[Opening LISTED ENTRIES section]

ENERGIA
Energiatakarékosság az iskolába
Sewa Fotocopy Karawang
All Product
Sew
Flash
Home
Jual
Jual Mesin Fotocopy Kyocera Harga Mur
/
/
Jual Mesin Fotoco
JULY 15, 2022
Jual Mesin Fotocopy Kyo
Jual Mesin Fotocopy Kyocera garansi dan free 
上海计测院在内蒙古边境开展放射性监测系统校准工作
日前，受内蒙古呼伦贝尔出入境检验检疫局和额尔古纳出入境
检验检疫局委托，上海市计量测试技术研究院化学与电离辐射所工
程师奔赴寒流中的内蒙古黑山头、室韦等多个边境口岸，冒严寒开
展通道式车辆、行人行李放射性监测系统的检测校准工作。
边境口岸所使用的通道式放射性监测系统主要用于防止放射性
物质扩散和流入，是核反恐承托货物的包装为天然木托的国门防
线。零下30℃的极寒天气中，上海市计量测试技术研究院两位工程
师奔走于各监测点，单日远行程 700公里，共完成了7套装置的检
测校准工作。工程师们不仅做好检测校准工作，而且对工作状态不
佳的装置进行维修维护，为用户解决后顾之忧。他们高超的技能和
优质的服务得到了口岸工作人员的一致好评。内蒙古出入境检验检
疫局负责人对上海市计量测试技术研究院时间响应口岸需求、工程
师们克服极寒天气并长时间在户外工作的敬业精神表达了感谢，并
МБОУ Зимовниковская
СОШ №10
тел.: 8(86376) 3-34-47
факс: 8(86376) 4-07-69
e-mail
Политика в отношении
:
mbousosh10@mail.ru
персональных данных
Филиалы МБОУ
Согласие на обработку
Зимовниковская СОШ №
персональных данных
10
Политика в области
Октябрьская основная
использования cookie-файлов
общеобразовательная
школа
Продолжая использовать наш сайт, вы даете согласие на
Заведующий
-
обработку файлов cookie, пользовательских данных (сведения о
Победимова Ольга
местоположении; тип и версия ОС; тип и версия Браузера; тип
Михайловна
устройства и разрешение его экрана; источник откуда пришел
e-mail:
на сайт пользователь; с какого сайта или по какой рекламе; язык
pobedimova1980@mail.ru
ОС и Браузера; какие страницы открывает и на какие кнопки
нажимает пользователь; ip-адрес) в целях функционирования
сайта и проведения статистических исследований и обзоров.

[Closing LISTED ENTRIES section]

Please show every line of the entries above that contains the word "сайта".

на сайт пользователь; с какого сайта или по какой рекламе; язык
сайта и проведения статистических исследований и обзоров.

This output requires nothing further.